A custom face for Rocketbank (Russia)

facebook.com/chrpsh/posts/933557333725350

Alexander Cherepanov (Transgender Grotesk at tomorrow.type.today) finished a custom type project for Rocketbank, a pioneering Russian e-banking app. The font is a semiwide grotesque, industrial, yet humane. If the news are true, Rocketbank might not live to see next January — in that case, the font is likely to appear in retail.

chrpsh Alexander Cherepanov tomorrow.type.today

Note that, we finished the font early February, I posted it on Facebook March 23rd — because of patenting and other legal issues — and the day after that, Rocket announced the service might be sunsetted before the year ends. Sad!

anna Anna Seslavinskaya tomorrow.type.today

The face is relatively trendy, relatively wide, friendly and frank. I like Alexander’s dramatic storytelling in his gonzo Telegram channel.





The lost Russian blackletter

vimeo.com/399830006

Vincent Lacombe, a student at ANRT, researched Russian archives and discovered Cyrillic blackletter typefaces designed in the early 19th century. He then designed a digital version of it.

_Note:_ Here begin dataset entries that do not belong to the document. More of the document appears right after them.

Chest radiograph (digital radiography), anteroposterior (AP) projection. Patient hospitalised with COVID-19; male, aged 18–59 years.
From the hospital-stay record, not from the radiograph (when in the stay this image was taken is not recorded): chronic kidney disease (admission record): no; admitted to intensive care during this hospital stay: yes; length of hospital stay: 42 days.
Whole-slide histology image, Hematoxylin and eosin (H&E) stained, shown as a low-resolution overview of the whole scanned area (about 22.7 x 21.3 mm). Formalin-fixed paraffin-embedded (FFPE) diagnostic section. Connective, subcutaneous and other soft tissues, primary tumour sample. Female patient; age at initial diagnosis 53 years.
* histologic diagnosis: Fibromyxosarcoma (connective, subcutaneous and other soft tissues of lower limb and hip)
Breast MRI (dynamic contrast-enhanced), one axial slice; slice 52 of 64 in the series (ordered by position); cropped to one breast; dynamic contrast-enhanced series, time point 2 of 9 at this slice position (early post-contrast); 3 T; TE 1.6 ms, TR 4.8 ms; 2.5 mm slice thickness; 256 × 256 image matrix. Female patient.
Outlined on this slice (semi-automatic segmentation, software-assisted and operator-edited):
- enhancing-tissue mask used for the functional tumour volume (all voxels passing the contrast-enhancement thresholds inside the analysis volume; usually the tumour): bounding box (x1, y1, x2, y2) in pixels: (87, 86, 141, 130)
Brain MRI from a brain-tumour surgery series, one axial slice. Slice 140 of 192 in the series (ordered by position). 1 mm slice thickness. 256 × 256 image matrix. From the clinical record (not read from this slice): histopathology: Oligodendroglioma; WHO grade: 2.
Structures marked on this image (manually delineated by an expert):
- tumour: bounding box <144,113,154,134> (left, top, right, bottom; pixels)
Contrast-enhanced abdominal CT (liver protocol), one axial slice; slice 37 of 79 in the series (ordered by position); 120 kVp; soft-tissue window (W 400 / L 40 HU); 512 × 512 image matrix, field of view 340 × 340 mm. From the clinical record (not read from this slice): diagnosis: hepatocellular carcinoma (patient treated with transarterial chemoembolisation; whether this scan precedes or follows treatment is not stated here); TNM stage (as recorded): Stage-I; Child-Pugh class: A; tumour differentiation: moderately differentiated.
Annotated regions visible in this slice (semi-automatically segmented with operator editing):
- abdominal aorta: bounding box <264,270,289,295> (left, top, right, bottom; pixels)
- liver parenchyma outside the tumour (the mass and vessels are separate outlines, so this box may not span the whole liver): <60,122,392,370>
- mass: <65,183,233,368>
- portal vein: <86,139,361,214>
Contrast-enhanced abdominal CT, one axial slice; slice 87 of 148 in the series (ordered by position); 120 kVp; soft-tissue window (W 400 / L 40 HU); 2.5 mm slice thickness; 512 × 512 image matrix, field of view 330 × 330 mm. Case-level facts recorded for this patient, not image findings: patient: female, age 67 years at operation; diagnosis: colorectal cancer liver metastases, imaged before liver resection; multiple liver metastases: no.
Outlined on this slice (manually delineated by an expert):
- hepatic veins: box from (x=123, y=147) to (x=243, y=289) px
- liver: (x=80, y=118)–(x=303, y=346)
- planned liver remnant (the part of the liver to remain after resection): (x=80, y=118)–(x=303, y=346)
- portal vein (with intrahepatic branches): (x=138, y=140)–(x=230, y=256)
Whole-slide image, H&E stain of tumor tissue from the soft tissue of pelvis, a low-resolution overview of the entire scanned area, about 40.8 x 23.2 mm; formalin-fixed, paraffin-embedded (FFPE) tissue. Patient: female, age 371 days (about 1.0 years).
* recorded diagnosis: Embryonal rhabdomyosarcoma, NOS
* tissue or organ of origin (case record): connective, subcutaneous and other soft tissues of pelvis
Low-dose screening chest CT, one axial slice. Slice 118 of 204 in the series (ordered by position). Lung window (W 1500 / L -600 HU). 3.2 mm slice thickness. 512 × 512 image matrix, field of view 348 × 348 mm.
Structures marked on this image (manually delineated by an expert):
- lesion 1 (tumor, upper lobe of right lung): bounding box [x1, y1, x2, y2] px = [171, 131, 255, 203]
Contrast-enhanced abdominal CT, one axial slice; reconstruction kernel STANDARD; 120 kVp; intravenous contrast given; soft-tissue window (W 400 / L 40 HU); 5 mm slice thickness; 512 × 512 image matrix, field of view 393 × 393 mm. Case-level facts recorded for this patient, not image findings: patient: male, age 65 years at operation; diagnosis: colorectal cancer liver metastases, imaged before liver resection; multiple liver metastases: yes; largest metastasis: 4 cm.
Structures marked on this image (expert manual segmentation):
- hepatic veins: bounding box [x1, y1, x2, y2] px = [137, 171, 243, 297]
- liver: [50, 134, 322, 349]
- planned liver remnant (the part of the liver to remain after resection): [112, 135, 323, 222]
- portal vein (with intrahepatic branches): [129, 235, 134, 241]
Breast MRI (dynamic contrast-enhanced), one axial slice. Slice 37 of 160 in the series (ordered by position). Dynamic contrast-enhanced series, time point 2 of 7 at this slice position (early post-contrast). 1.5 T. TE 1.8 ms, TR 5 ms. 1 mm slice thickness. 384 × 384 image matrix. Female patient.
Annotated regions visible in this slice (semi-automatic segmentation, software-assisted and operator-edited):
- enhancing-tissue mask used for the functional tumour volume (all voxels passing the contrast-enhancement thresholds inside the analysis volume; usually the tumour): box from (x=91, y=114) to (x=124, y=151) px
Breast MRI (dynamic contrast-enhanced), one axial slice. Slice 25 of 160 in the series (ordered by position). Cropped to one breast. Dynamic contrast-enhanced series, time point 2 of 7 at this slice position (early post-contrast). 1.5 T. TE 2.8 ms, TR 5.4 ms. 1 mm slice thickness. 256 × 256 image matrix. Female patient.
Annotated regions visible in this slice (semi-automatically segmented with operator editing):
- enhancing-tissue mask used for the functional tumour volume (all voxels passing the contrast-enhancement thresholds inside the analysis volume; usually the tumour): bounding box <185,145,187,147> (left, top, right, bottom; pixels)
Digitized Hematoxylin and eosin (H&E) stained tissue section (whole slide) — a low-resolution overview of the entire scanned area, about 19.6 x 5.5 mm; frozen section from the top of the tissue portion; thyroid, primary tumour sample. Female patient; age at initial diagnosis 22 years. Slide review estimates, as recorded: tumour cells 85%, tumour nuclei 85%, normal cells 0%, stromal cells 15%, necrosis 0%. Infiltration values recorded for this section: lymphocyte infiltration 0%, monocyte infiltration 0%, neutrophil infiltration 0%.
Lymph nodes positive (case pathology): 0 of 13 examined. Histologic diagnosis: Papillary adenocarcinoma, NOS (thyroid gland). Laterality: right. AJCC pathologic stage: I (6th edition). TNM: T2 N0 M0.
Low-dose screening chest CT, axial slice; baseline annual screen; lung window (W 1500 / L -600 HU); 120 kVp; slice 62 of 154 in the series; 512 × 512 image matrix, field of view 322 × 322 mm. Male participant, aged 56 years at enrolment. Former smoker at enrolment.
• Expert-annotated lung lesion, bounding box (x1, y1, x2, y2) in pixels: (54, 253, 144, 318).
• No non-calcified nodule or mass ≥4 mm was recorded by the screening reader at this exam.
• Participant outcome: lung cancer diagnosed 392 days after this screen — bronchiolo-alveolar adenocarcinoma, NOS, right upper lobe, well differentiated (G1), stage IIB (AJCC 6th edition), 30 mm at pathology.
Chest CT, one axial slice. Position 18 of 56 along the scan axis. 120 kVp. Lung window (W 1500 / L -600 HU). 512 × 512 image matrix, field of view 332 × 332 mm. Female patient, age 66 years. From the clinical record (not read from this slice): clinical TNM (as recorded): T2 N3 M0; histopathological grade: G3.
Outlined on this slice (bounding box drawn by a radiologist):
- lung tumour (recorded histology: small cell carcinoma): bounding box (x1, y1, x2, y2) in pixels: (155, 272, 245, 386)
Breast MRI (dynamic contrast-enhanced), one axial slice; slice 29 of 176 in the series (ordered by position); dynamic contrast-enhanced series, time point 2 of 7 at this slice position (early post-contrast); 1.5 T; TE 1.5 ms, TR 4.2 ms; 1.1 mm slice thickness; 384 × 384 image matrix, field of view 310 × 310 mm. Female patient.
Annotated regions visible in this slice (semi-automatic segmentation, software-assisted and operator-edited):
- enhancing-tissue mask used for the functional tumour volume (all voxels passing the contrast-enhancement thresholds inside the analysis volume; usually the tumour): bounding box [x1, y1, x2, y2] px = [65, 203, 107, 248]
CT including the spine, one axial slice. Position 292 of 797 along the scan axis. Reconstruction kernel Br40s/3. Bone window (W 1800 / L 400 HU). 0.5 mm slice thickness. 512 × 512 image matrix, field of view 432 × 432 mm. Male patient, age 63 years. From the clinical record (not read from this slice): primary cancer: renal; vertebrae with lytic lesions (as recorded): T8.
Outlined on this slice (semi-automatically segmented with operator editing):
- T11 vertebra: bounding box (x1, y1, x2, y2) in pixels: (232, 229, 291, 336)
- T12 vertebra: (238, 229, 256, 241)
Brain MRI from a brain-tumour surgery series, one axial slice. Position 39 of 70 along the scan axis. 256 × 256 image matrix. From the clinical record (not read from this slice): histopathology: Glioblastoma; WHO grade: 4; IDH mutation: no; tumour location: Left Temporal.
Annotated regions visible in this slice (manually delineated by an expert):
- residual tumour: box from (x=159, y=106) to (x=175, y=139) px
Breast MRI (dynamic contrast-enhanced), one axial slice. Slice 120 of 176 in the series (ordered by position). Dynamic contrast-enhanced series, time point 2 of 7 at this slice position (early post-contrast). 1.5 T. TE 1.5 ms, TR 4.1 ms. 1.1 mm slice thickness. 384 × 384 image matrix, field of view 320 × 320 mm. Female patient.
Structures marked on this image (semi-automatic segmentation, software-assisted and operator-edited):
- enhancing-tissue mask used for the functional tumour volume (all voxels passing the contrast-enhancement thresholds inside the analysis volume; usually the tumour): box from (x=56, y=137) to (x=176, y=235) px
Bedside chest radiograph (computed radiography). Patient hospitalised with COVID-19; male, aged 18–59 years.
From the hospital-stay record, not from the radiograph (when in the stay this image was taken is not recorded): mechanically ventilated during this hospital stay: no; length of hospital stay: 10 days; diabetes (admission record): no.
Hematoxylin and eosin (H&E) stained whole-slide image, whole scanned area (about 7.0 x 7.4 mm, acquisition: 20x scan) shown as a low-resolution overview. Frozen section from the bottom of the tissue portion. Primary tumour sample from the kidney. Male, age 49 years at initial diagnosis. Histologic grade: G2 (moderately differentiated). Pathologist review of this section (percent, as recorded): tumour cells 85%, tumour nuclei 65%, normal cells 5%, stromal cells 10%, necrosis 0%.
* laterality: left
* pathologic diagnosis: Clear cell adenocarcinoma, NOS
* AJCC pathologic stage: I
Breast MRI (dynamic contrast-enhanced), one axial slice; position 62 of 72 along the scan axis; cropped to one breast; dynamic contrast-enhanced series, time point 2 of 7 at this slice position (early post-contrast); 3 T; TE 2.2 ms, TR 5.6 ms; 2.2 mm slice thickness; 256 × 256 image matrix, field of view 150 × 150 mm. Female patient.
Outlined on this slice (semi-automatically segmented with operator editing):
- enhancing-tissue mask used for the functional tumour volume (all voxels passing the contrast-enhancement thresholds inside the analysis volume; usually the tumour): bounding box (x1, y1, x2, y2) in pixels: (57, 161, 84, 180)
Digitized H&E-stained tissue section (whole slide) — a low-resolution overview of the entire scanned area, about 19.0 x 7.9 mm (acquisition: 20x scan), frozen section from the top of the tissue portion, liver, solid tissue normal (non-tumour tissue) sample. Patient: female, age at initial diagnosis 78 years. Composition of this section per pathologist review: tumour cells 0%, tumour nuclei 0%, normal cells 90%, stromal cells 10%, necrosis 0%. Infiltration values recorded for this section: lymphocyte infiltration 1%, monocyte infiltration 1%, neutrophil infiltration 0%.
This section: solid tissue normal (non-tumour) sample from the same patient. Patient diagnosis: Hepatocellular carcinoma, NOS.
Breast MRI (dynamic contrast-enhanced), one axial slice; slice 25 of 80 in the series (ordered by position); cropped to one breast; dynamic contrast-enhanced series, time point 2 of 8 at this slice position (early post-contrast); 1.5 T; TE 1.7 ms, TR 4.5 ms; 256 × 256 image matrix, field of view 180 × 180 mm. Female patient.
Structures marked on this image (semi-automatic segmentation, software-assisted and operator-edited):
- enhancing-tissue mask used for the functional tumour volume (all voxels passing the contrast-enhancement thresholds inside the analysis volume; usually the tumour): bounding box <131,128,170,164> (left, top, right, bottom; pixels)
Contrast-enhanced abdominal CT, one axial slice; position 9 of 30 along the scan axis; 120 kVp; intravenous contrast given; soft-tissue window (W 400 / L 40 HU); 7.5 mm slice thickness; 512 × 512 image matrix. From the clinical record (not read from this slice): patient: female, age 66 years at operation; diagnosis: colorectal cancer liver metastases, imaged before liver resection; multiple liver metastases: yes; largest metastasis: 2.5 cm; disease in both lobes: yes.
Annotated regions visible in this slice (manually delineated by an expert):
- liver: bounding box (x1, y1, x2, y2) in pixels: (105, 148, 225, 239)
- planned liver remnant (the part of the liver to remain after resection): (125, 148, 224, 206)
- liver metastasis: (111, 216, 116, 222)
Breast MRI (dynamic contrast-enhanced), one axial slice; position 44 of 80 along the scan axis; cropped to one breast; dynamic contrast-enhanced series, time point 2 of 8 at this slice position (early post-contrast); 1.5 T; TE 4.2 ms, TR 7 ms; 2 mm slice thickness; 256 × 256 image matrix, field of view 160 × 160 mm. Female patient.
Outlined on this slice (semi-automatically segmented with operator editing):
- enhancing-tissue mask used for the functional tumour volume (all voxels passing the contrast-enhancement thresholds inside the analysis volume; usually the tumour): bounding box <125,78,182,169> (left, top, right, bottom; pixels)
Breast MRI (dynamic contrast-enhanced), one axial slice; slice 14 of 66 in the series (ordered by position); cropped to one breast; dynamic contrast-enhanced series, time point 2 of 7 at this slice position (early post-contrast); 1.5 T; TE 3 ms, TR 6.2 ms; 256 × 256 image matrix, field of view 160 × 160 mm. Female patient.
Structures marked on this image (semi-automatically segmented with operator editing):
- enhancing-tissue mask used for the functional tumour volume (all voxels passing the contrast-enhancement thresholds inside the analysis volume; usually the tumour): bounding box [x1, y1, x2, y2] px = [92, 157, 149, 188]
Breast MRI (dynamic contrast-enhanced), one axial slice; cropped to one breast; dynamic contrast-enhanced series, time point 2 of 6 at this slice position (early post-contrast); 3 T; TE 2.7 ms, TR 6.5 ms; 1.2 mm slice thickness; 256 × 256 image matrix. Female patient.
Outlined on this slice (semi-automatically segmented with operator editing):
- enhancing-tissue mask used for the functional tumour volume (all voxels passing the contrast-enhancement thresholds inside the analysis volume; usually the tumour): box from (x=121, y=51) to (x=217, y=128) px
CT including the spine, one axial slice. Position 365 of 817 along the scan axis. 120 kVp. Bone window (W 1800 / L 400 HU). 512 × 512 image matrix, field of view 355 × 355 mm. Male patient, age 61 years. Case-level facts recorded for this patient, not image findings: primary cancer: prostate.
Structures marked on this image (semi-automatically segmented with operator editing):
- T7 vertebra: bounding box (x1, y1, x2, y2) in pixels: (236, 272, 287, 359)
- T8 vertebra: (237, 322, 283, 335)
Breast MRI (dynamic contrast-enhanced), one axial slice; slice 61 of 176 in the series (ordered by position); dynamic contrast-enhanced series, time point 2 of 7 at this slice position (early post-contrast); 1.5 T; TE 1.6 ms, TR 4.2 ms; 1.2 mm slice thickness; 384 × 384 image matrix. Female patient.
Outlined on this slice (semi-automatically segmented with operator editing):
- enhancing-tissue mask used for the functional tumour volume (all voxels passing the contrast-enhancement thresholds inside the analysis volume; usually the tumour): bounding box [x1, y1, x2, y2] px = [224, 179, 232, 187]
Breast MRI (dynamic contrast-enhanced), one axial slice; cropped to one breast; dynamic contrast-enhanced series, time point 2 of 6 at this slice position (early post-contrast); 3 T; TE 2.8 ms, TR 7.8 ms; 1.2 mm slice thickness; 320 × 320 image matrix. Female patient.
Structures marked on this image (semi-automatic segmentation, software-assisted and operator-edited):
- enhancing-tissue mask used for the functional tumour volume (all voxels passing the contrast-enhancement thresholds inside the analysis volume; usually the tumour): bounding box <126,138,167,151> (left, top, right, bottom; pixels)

anna Anna Seslavinskaya tomorrow.type.today

I really paid attention to the visualisation of Cyrillic blackletter encounters in 1837–1850 (21:44). Not only beautiful, it is also a resume a vast research: 29 previously obscure authors included in the graph and classified. Great stuff to pin down. Unlike the blackletter one, Copperplate, the second typeface designed by Vincent (30:00), hasn’t caught my attention previously. It looks just as nice in a typesetting.



Arsen Mollakaev posted on our Instagram this March

Each day he published pages from thr fictional brandbook for Russian Caucasus — we highly recommend to take a look.

In April our IG account is led by Polina Kukushkina.